- Born: Jagan Purushottam December 16, 1976 (age 49) Chennai
- Occupations: Actor, host
- Years active: 2005–present
- Spouse: Vaanmathi

= Jagan (actor) =

Indian actor

Jagan (born December 16, 1976) is an Indian actor and comedian who has appeared in supporting roles in Tamil films. His breakthrough was with K. V. Anand's Ayan, where he played a small-time smuggler Chitti Babu, and the role won him critical acclaim.

He was the anchor of popular show Kadavul Paadhi Mirugam Paadhi, which was about reviewing movies, aired in Vijay TV. The show was pulled off air citing hard-hitting criticism. He is also a prominent TV and stage show host.
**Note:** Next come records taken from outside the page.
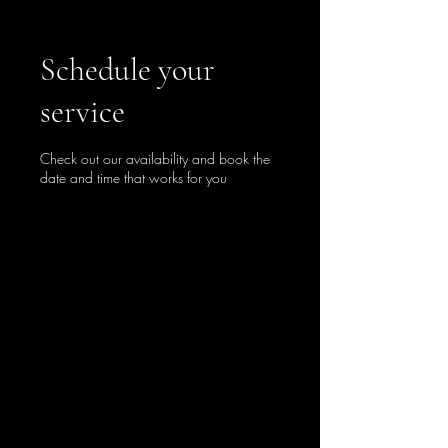
Schedule your
service
Check out our availability and book the
date and time that works for you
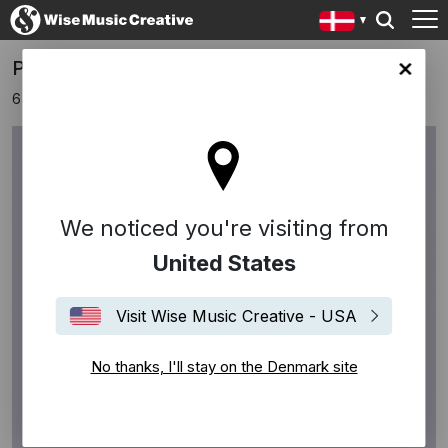
Pau Corea: a debut album beyond time
ark site
6 oktober 2023
We noticed you're visiting from
United States
Visit Wise Music Creative - USA
No thanks, I'll stay on the Denmark site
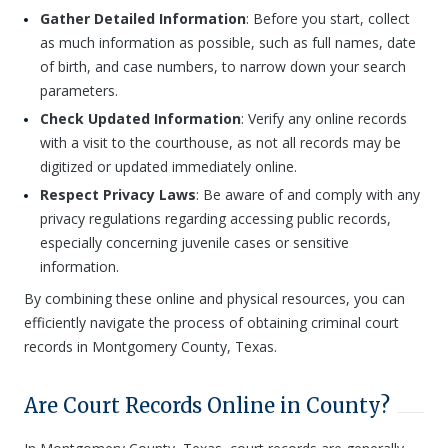
Gather Detailed Information
: Before you start, collect
as much information as possible, such as full names, date
of birth, and case numbers, to narrow down your search
parameters.
Check Updated Information
: Verify any online records
with a visit to the courthouse, as not all records may be
digitized or updated immediately online.
Respect Privacy Laws
: Be aware of and comply with any
privacy regulations regarding accessing public records,
especially concerning juvenile cases or sensitive
information.
By combining these online and physical resources, you can
efficiently navigate the process of obtaining criminal court
records in Montgomery County, Texas.
Are Court Records Online in County?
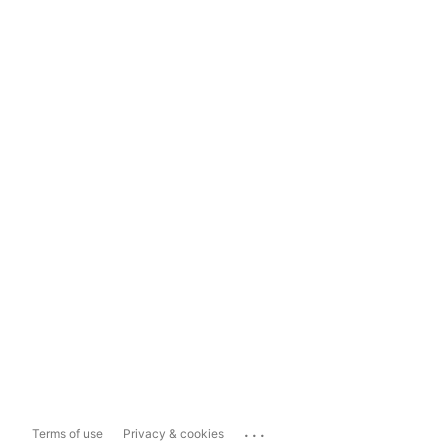
...
Terms of use
Privacy & cookies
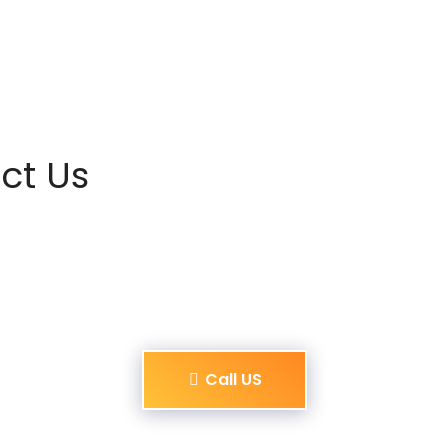
ct Us
Call US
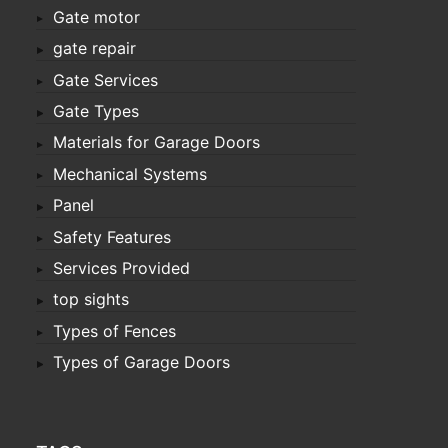
Gate motor
gate repair
Gate Services
Gate Types
Materials for Garage Doors
Mechanical Systems
Panel
Safety Features
Services Provided
top sights
Types of Fences
Types of Garage Doors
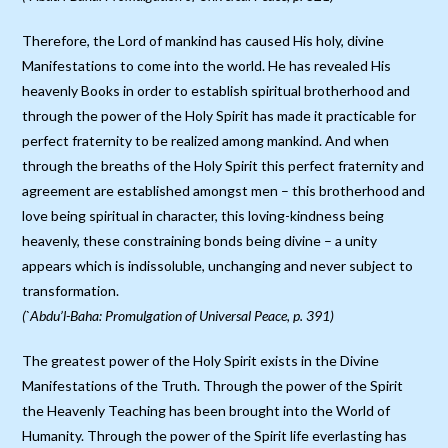
Therefore, the Lord of mankind has caused His holy, divine
Manifestations to come into the world. He has revealed His
heavenly Books in order to establish spiritual brotherhood and
through the power of the Holy Spirit has made it practicable for
perfect fraternity to be realized among mankind. And when
through the breaths of the Holy Spirit this perfect fraternity and
agreement are established amongst men – this brotherhood and
love being spiritual in character, this loving-kindness being
heavenly, these constraining bonds being divine – a unity
appears which is indissoluble, unchanging and never subject to
transformation.
(`Abdu’l-Baha: Promulgation of Universal Peace, p. 391)
The greatest power of the Holy Spirit exists in the Divine
Manifestations of the Truth. Through the power of the Spirit
the Heavenly Teaching has been brought into the World of
Humanity. Through the power of the Spirit life everlasting has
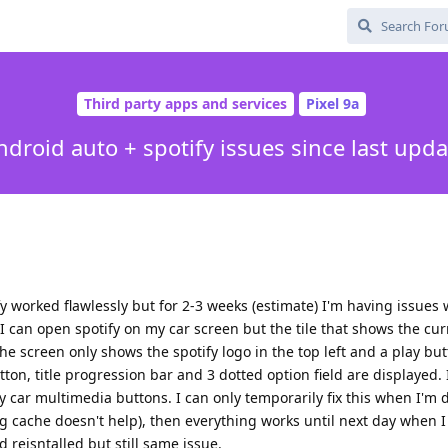
Third party apps and services
Pixel 9a
ndroid auto + spotify issues since last upda
ify worked flawlessly but for 2-3 weeks (estimate) I'm having issues 
 I can open spotify on my car screen but the tile that shows the cur
 screen only shows the spotify logo in the top left and a play bu
n, title progression bar and 3 dotted option field are displayed. I
my car multimedia buttons. I can only temporarily fix this when I'm 
ng cache doesn't help), then everything works until next day when 
 reisntalled but still same issue.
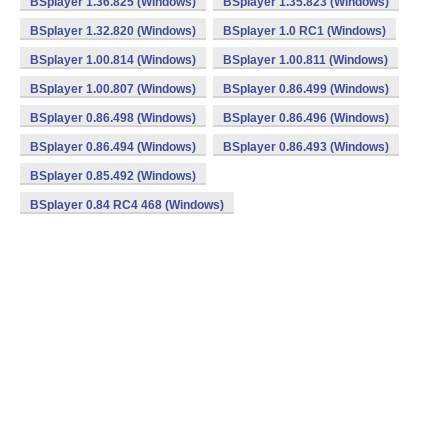
BSplayer 1.36.825 (Windows)
BSplayer 1.35.823 (Windows)
BSplayer 1.32.820 (Windows)
BSplayer 1.0 RC1 (Windows)
BSplayer 1.00.814 (Windows)
BSplayer 1.00.811 (Windows)
BSplayer 1.00.807 (Windows)
BSplayer 0.86.499 (Windows)
BSplayer 0.86.498 (Windows)
BSplayer 0.86.496 (Windows)
BSplayer 0.86.494 (Windows)
BSplayer 0.86.493 (Windows)
BSplayer 0.85.492 (Windows)
BSplayer 0.84 RC4 468 (Windows)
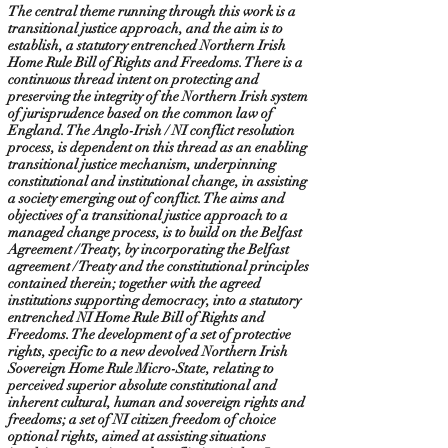
The central theme running through this work is a
transitional justice approach, and the aim is to
establish, a statutory entrenched Northern Irish
Home Rule Bill of Rights and Freedoms. There is a
continuous thread intent on protecting and
preserving the integrity of the Northern Irish system
of jurisprudence based on the common law of
England. The Anglo-Irish / NI conflict resolution
process, is dependent on this thread as an enabling
transitional justice mechanism, underpinning
constitutional and institutional change, in assisting
a society emerging out of conflict. The aims and
objectives of a transitional justice approach to a
managed change process, is to build on the Belfast
Agreement / Treaty, by incorporating the Belfast
agreement / Treaty and the constitutional principles
contained therein; together with the agreed
institutions supporting democracy, into a statutory
entrenched NI Home Rule Bill of Rights and
Freedoms. The development of a set of protective
rights, specific to a new devolved Northern Irish
Sovereign Home Rule Micro-State, relating to
perceived superior absolute constitutional and
inherent cultural, human and sovereign rights and
freedoms; a set of NI citizen freedom of choice
optional rights, aimed at assisting situations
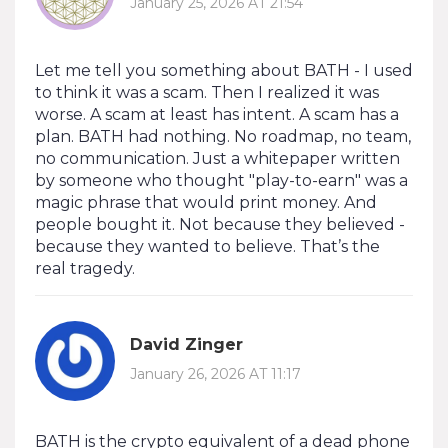
January 25, 2026 AT 21:54
Let me tell you something about BATH - I used
to think it was a scam. Then I realized it was
worse. A scam at least has intent. A scam has a
plan. BATH had nothing. No roadmap, no team,
no communication. Just a whitepaper written
by someone who thought "play-to-earn" was a
magic phrase that would print money. And
people bought it. Not because they believed -
because they wanted to believe. That’s the
real tragedy.
David Zinger
January 26, 2026 AT 11:17
BATH is the crypto equivalent of a dead phone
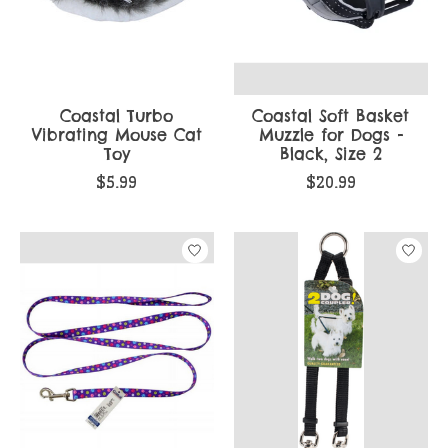
Coastal Turbo
Coastal Soft Basket
Vibrating Mouse Cat
Muzzle for Dogs -
Toy
Black, Size 2
$5.99
$20.99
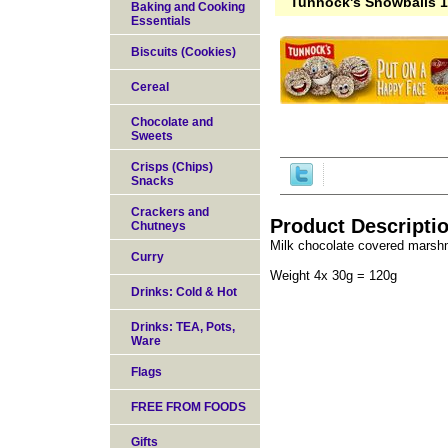
Tunnock's Snowballs 
Baking and Cooking
Essentials
Biscuits (Cookies)
Cereal
Chocolate and
Sweets
Crisps (Chips)
Snacks
Crackers and
Product Descripti
Chutneys
Milk chocolate covered marshm
Curry
Weight 4x 30g = 120g
Drinks: Cold & Hot
Drinks: TEA, Pots,
Ware
Flags
FREE FROM FOODS
Gifts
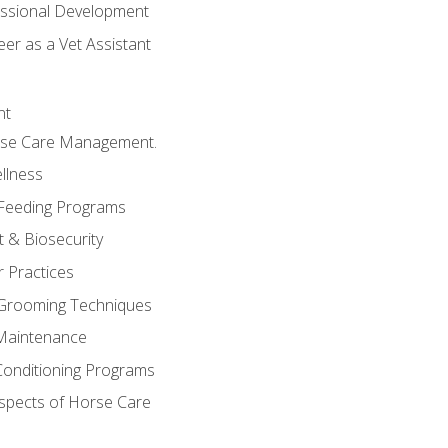
essional Development
er as a Vet Assistant
nt
orse Care Management.
llness
 Feeding Programs
 & Biosecurity
r Practices
 Grooming Techniques
Maintenance
Conditioning Programs
spects of Horse Care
He also hosts the game show Connexion on Vijay TV. He is married to his longtime girlfriend Vaanmathi.

== Filmography ==
===Actor===

| Year | Film | Role | Notes |
| 2005 | Kanda Naal Mudhal | Krishna's friend |  |
| Ponniyin Selvan | Jaga |  |
| Chidambarathil Oru Appasamy |  |  |
| 2006 | Vallavan | Vallavan's friend | Uncredited role |
| 2007 | Satham Podathey | Jagan |  |
| Oram Po | Supply |  |
| Pori | Himself |  |
| 2009 | Ayan | Chitti Babu |  |
| 2010 | Paiyaa | Poochi |  |
| Chikku Bukku | Sekhar's friend |  |
| Nil Gavani Sellathey | Milo |  |
| 2011 | Ko | Chander |  |
| Doo | Kutty |  |
| 2012 | Ambuli | Marudhan |  |
| 2013 | Vatthikuchi | Vanaraj |  |
| Karuppampatti | Karuppu |  |
| Yaaruda Mahesh | Vasanth |  |
| Pattathu Yaanai | Ada Murugesan |  |
| Maryan | Sami |  |
| Endrendrum Punnagai | Jackson |  |
| 2014 | Venmegam | Bhaskar |  |
| Vallinam | Jagan |  |
| Naan Sigappu Manithan | Satheesh |  |
| Sooran | Deivam |  |
| Pappali |  |  |
| Irumbu Kuthirai | Jagan |  |
| 2015 | Iravum Pagalum Varum | Karthi's friend |  |
| Sagaptham | Maruthu |  |
| India Pakistan | Haridas/Pavadai |  |
| Anegan | Saamuda/Jagan |  |
| Aavi Kumar | Kumar's friend |  |
| Savaale Samaali | Billa |  |
| Thoonga Vanam | Jagan |  |
| Cheekati Rajyam | Telugu film |
| 2016 | Uyire Uyire | Rahul's friend |  |
| Manal Kayiru 2 |  |  |
| 2017 | Kavan | Jagan |  |
| Bayama Irukku | Mani |  |
| Brahma.com | Jagan |  |
| 2018 | Mr. Chandramouli | Partha |  |
| 2019 | Enakku Innum Kalyanam Aagala | Madhavan | Lead role |
| Jackpot | Rahul's friend |  |
| 2020 | Asuraguru | Jagannathan |  |
| 2021 | Thalli Pogathey | Karthik's friend |  |
| 2022 | Rocketry: The Nambi Effect | Scientist | Also shot in Hindi and English |
| Poikkal Kudhirai | Madhan |  |
| 2023 | Pallu Padama Paathuka | Arumai Nayagam |  |
| Ghosty |  |  |
| Ithu Kathaiyalla Nijam |  |  |
| 2024 | Idi Minnal Kadhal | Raja |  |
| Indian 2 | Thambesh |  |
| Rocket Driver | Professor |  |

===Director===
- Aanandham Aarambham (2022) (Micro Web Series)

=== Television ===

Year: Title; Role(s); TV Channel; Notes
2007: King Queen Jack; Host; Vijay TV; Stand-up comedy show
2008: Kadavul Paadhi Mirugam Paadhi; Film reviewer (Jagan in a triple role as Nandu, Vandu, Jendu)
Reel Paadhi Real Paadhi
2013-2017: Connexion; Host
2017: Namma Ooru Connexion
Stunt Union's 50th year Golden Jubliee Celebrations: Sun TV
2019: Inga Enna Solluthu; Kalaignar TV
2021: Rowdy Baby; Contestant; Sun TV; He participated with his wife, Vaanmathi.